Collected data
-=-=-=-=-

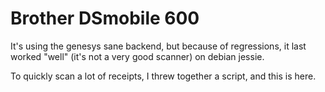 # Brother DSmobile 600

It's using the genesys sane backend, but because of regressions, it last worked "well" (it's not a very good scanner) on debian jessie.

To quickly scan a lot of receipts, I threw together a script, and this is here.
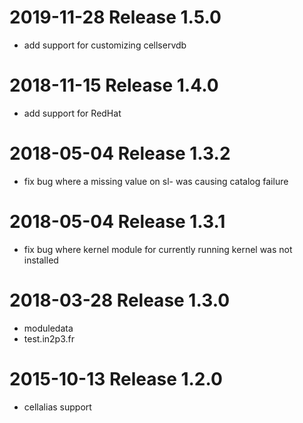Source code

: # 2019-11-28 Release 1.5.0

* add support for customizing cellservdb

# 2018-11-15 Release 1.4.0

* add support for RedHat

# 2018-05-04 Release 1.3.2

* fix bug where a missing value on sl- was causing catalog failure

# 2018-05-04 Release 1.3.1

* fix bug where kernel module for currently running kernel was not installed

# 2018-03-28 Release 1.3.0

* moduledata
* test.in2p3.fr

# 2015-10-13 Release 1.2.0
* cellalias support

-=-=-=-=-

> **Work to complete**:
Return every entry exactly, dropping the pictures.

> **Task output**:
 # Brother DSmobile 600

It's using the genesys sane backend, but because of regressions, it last worked "well" (it's not a very good scanner) on debian jessie.

To quickly scan a lot of receipts, I threw together a script, and this is here.
Source code

: # 2019-11-28 Release 1.5.0

* add support for customizing cellservdb

# 2018-11-15 Release 1.4.0

* add support for RedHat

# 2018-05-04 Release 1.3.2

* fix bug where a missing value on sl- was causing catalog failure

# 2018-05-04 Release 1.3.1

* fix bug where kernel module for currently running kernel was not installed

# 2018-03-28 Release 1.3.0

* moduledata
* test.in2p3.fr

# 2015-10-13 Release 1.2.0
* cellalias support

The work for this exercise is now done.